Pull every line that includes the word "Publicité" from the data.

== DATA SHOWN ==

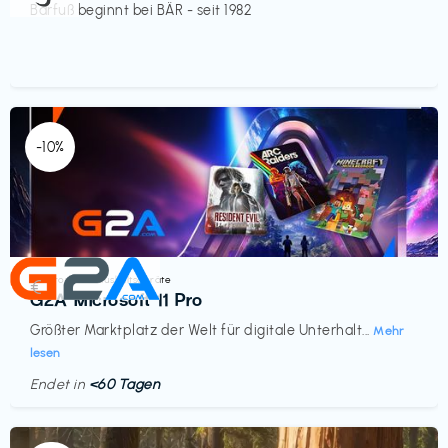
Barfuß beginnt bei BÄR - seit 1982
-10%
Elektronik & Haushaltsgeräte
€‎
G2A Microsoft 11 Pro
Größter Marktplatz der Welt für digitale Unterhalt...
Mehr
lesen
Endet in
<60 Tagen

===
== DATA SHOWN ==

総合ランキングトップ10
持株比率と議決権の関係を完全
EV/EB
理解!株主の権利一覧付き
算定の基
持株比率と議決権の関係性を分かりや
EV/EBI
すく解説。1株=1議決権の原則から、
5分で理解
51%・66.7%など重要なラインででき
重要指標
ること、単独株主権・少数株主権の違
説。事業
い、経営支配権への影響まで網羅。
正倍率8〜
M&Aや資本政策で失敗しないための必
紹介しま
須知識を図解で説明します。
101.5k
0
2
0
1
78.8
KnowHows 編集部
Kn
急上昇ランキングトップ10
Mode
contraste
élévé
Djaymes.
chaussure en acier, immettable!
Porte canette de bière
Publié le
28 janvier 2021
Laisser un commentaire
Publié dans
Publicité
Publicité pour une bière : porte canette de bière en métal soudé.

===

**COMPLETED EXERCISE**
Publicité
Publicité pour une bière : porte canette de bière en métal soudé.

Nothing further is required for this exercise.